PyData & Scientific Libraries Stack
Python Skill Intermediate
Domain Expertise Advanced

PyTorch gets its speed from asynchronous execution: the CPU launches operations quickly while the GPU executes them later. CPU–GPU (host-device) synchronizations break this pipeline by blocking the host until the GPU reaches a specific point. The result is often counterintuitive: even if kernels are fast, the GPU develops idle gaps, throughput drops, and latency rises because the CPU can no longer run ahead and keep the GPU fed with work.

This talk builds intuition with a minimal loop that alternates a slow GPU operation with a quick “bookkeeping” operation, a pattern that resembles many inference and training pipelines. By adding a seemingly harmless action—such as printing a CUDA tensor—we’ll see how easily a synchronization can be introduced and why the slowdown can be disproportionate to what the code appears to do.

We’ll then walk through a practical profiling workflow in NVIDIA Nsight Systems. The key technique is to correlate GPU utilization gaps with long CPU-side CUDA API calls (for example cudaStreamSynchronize) that indicate the host thread is waiting. Comparing a healthy trace to a sync-heavy trace makes it clear where the pipeline stalls and which code region triggers it.

Beyond the usual suspects (.item(), printing device tensors, explicit device transfers), the talk highlights dynamic shapes as a common synchronization trigger. Patterns like boolean indexing with a GPU mask or slicing with a GPU-resident index can force PyTorch to fetch information back to the CPU to determine output sizes and allocations. We’ll discuss how to recognize these cases and how to restructure code toward shape-stable alternatives when possible.

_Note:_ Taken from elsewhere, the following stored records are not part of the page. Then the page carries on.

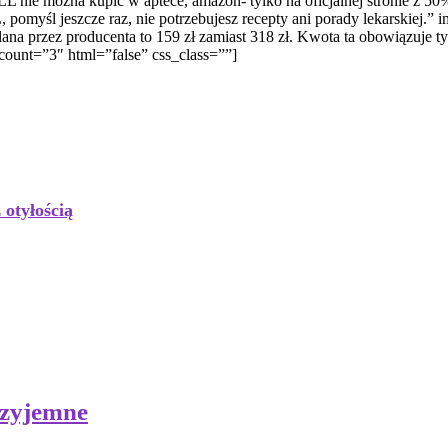
LL nie można kupić w aptece, amazon- tylko na oficjalnej stronie z 5
 pomyśl jeszcze raz, nie potrzebujesz recepty ani porady lekarskiej.”
ez producenta to 159 zł zamiast 318 zł. Kwota ta obowiązuje tylko 
” count=”3″ html=”false” css_class=””]
otyłością
rzyjemne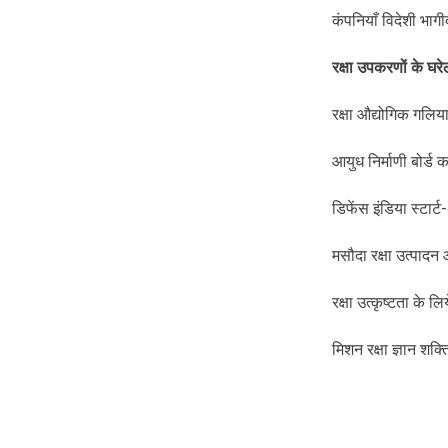
कंपनियाँ विदेशी भाग
रक्षा
उपकरणों
के
घरे
रक्षा औद्योगिक गलिया
आयुध निर्माणी बोर्ड
डिफेंस इंडिया स्टार्ट
मसौदा रक्षा उत्पादन 
रक्षा उत्कृष्टता के 
मिशन रक्षा ज्ञान शक्त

Finally, we’ll cover how to prevent regressions. Instead of relying on profiling alone, we’ll use PyTorch’s experimental API torch.cuda.set_sync_debug_mode() in unit tests to surface synchronizations early, while keeping production code unchanged. We’ll close with guidance on when a small Triton kernel is worth considering to avoid sync-inducing patterns and to fuse multiple small ops into a single, fully asynchronous kernel.

Tomas Ruiz

I am a research assistant at the Ludwig-Maximilian-University of Munich within Prof. Schwemmer’s Computational Social Science Lab. My research area is the intersection of Machine Learning and Social Media, particularly on multi-modal understanding. In previous jobs, I have worked as a software engineer in different corporations (Amazon, Allianz, BMW) and Startups. The projects ranged from optimization algorithms to backend-engineering.